**Azioni da svolgere:**
**a)** Nel testo sulla pulizia della tastiera del portatile, in quale paese si svolgeva il soggiorno di alcuni mesi durante il dottorato?
**b)** Aggiorni i record partendo dalla riga che contiene "text # Executed as cmd /S /C powershell" e fermandosi dopo quella che contiene "text The SHELL instruction can", sostituendo "default" con "fallback". Riporti soltanto queste righe.

**Sezione di testo:**
────────────────

Pulire non è sempre la migliore delle idee

Una recente new-entry della nostra routine serale prevede che, Mademoiselle C e Signorina A già imbozzolate sotto le coperte (e Miss T girovagante per casa con in mano una di quelle licenze comportamentali che il lassismo genitoriale regala ai terzogeniti), alla lettura di un libro segua un breve momento non-fiction. Racconti di vita vissuta.
Comincia con uno speranzoso “Mamma raccontaci una tua avventura” e in genere finisce con una mia qualche maldestra disavventura.
Così su due piedi, non è facile trovare interessanti spunti di vita vissuta, almeno non è facile per me, che magari avrò avuto un’esistenza terribilmente ordinaria o forse devo allenarmi meglio alla palestra delle memorabilia. Che poi in questo periodo siamo pure alle prese con la lettura di un’allucinata Alice nel paese delle meraviglie e non è affatto facile competere in fatto di straordinarietà.
Fatto sta che ieri sera m’è venuto in testa di raccontare al trio di quella volta che avevo deciso di pulire la tastiera del portatile.
Stavo in Olanda per un po’ di mesi durante il dottorato. Avevo preso una stanza in un enorme palazzone di oltre quindici piani. Un alveare di studenti da tutto il mondo in mezzo ad una enorme pianura di casette monofamiliari. Una schifezza piuttosto immonda, diciamocelo.

────────────────

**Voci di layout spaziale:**
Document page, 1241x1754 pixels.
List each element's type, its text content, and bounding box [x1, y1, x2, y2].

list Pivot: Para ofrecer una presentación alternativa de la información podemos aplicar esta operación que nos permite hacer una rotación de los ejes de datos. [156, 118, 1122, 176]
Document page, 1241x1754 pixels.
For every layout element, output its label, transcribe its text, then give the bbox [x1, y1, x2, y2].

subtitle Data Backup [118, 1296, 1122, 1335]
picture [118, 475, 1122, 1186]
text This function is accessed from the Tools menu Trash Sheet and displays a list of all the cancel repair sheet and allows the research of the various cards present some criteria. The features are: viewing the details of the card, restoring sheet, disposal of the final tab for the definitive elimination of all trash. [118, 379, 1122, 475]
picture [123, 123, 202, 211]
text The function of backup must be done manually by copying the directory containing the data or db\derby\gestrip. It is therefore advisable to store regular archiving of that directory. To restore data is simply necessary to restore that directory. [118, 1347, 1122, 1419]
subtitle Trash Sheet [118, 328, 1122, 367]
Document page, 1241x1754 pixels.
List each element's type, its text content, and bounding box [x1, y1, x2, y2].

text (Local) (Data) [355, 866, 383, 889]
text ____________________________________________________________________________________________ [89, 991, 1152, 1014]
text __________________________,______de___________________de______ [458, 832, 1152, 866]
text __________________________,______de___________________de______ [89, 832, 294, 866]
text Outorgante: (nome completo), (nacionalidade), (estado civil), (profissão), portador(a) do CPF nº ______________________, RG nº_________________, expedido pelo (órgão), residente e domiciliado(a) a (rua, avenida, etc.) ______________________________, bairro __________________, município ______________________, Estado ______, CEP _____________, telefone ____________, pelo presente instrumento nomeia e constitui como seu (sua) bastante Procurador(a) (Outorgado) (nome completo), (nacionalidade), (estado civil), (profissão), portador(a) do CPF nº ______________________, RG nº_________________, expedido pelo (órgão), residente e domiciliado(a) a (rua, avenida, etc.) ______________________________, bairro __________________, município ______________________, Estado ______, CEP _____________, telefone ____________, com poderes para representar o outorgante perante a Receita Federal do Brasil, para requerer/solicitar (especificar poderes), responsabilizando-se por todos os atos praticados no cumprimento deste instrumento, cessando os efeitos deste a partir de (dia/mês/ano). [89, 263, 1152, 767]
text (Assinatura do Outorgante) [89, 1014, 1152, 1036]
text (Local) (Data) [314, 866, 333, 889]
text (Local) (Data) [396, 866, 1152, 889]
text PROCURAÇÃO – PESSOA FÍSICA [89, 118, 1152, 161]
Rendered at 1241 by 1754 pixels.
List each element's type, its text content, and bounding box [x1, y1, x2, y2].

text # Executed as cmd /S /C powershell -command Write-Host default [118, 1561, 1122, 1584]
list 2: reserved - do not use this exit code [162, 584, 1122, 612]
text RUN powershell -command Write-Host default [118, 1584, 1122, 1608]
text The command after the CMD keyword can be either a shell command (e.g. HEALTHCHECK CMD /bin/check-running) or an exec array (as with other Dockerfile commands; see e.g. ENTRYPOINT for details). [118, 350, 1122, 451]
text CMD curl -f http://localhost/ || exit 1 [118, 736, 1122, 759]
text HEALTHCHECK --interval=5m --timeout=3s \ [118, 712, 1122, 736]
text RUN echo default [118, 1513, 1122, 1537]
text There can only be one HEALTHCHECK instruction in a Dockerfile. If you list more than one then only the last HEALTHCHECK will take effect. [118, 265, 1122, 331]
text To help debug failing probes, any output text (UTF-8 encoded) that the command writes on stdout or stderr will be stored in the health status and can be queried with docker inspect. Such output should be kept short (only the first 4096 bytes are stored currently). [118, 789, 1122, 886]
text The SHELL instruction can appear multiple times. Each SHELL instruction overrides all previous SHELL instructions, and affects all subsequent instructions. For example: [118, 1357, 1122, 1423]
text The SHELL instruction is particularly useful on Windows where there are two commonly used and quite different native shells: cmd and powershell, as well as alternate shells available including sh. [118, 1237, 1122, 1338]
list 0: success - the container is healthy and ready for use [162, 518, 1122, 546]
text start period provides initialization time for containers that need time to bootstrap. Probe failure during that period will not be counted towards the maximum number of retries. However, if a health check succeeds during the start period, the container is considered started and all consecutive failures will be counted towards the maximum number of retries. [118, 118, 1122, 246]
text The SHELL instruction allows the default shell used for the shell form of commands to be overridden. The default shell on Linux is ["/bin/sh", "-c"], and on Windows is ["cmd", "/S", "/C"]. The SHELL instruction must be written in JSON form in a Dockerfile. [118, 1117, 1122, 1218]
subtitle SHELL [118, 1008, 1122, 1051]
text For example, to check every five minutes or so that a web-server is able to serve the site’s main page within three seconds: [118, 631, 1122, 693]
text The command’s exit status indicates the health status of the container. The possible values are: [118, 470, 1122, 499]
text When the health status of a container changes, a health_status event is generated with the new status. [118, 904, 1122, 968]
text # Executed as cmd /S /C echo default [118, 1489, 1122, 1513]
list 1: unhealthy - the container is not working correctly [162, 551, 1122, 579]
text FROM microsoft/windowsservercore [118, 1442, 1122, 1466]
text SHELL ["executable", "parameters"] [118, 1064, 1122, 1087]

────────────────

**Soluzioni:**
**a)** In Olanda.

**b)**
text # Executed as cmd /S /C powershell -command Write-Host fallback [118, 1561, 1122, 1584]
list 2: reserved - do not use this exit code [162, 584, 1122, 612]
text RUN powershell -command Write-Host fallback [118, 1584, 1122, 1608]
text The command after the CMD keyword can be either a shell command (e.g. HEALTHCHECK CMD /bin/check-running) or an exec array (as with other Dockerfile commands; see e.g. ENTRYPOINT for details). [118, 350, 1122, 451]
text CMD curl -f http://localhost/ || exit 1 [118, 736, 1122, 759]
text HEALTHCHECK --interval=5m --timeout=3s \ [118, 712, 1122, 736]
text RUN echo fallback [118, 1513, 1122, 1537]
text There can only be one HEALTHCHECK instruction in a Dockerfile. If you list more than one then only the last HEALTHCHECK will take effect. [118, 265, 1122, 331]
text To help debug failing probes, any output text (UTF-8 encoded) that the command writes on stdout or stderr will be stored in the health status and can be queried with docker inspect. Such output should be kept short (only the first 4096 bytes are stored currently). [118, 789, 1122, 886]
text The SHELL instruction can appear multiple times. Each SHELL instruction overrides all previous SHELL instructions, and affects all subsequent instructions. For example: [118, 1357, 1122, 1423]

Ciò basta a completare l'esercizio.